6. The NFV log alarm-based service chain monitoring method according to claim 5, wherein when the alarm is triggered in step S4, the triggering time of the first alarm is used as an alarm starting time, and the alarm ending time is determined according to the configuration time setting trigger, the alarm starting time to the alarm ending time is an alarm period, and the abnormal node is determined through association between the alarm and the node in the alarm period, which specifically includes:

s41: obtaining a corresponding network element type according to the configuration time for triggering alarm and the log grouping query in the log alarm system;

s43: inquiring the network element type corresponding to the triggering alarm according to the node and network element association relation table to acquire node information related to the triggering alarm;

s44: judging whether the alarm correlation triggering conditions of the nodes related to triggering the alarm are met; if the alarm correlation triggering condition is met, taking the node as an abnormal node, and simultaneously carrying out abnormal identification on the related network element type; otherwise, the node is a normal node.

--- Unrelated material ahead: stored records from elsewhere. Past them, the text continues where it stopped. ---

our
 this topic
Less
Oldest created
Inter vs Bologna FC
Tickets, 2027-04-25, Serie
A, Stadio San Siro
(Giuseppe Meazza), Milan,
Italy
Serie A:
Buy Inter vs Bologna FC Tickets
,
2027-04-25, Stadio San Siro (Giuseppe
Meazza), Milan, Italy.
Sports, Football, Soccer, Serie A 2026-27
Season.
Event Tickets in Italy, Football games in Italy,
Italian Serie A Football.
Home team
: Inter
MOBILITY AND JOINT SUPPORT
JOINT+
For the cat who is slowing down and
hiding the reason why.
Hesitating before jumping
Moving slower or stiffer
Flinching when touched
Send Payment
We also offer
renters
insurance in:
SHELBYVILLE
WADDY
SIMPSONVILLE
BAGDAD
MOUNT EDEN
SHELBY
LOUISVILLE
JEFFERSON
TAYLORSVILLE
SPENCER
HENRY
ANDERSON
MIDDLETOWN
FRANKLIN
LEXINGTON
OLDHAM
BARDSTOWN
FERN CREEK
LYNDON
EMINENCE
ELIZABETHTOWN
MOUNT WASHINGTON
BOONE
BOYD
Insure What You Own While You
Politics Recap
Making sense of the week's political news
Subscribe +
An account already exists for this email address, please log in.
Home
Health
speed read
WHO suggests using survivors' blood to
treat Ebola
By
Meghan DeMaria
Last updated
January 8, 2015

7. The NFV log alarm-based service chain monitoring method according to claim 6, wherein the step S5 specifically includes:

s51: when the alarm period is over, inquiring all abnormal nodes in the service logic topology;

s52: inquiring the service link relation information of all service links in the service logic topology, acquiring the service links containing abnormal nodes, and eliminating the service links not containing the abnormal nodes;

s53: combining and de-duplicating repeated nodes in the service link containing the abnormal nodes, and connecting the de-duplicated nodes in series to form a service link containing a plurality of nodes;

s54: and identifying the abnormal node in the service chain, marking the alarm times of the abnormal node, and generating the service chain fully associated with the alarm.

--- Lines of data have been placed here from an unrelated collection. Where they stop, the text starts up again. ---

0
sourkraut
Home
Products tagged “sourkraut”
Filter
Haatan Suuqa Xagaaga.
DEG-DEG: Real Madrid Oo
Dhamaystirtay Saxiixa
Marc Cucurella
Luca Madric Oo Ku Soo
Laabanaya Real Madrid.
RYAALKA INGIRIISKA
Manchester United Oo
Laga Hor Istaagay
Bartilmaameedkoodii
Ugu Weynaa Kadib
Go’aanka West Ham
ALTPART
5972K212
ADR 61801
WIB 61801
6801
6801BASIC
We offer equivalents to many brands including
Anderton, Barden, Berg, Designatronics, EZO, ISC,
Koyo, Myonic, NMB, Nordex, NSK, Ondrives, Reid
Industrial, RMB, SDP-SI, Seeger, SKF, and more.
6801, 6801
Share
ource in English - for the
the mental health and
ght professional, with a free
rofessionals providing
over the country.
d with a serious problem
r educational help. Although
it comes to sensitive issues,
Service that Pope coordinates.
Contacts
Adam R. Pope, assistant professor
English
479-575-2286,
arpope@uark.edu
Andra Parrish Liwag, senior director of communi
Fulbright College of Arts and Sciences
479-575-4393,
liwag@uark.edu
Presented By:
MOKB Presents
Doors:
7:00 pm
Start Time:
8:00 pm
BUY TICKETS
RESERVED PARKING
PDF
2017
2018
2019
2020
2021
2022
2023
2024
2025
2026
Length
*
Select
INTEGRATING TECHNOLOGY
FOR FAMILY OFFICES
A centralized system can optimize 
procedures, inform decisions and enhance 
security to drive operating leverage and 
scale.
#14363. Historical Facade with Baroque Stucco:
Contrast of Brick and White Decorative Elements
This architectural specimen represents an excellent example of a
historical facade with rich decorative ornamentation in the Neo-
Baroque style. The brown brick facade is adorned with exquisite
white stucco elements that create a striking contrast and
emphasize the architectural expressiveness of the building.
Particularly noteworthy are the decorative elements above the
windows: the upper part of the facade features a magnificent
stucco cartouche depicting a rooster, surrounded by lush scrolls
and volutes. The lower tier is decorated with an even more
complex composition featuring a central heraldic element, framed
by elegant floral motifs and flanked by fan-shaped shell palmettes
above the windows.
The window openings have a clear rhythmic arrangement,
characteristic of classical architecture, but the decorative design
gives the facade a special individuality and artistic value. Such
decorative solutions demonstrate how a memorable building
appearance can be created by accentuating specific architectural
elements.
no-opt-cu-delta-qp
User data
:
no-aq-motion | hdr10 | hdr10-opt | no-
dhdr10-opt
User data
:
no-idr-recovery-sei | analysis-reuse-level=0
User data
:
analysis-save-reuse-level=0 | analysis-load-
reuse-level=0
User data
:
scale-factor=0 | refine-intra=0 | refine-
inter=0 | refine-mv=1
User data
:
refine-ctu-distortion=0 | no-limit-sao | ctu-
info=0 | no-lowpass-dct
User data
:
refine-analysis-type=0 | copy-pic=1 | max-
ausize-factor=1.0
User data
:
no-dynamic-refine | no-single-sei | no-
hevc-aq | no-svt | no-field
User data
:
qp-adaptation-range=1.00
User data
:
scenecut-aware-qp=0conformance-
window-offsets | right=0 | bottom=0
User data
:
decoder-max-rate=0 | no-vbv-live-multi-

8. The NFV log alarm-based traffic chain monitoring method according to claim 7, wherein when two adjacent nodes in the traffic chain simultaneously generate an alarm in a same alarm period, the service chain pushes call chain association analysis alarm information; the call chain correlation analysis alarm information comprises alarm nodes, alarm objects, alarm triggering conditions, alarm time periods and alarm contents, and the alarm contents indicate the alarm times of each alarm node.

9. The NFV log alarm-based traffic chain monitoring method according to claim 6, wherein after each alarm is triggered, it is determined whether there is a trigger for determining an alarm end time, if there is, no trigger is added, otherwise, a trigger is added; when the trigger timing is over, the end of the current alarm period is indicated, the trigger is deleted, and the next alarm period is started after the next alarm trigger.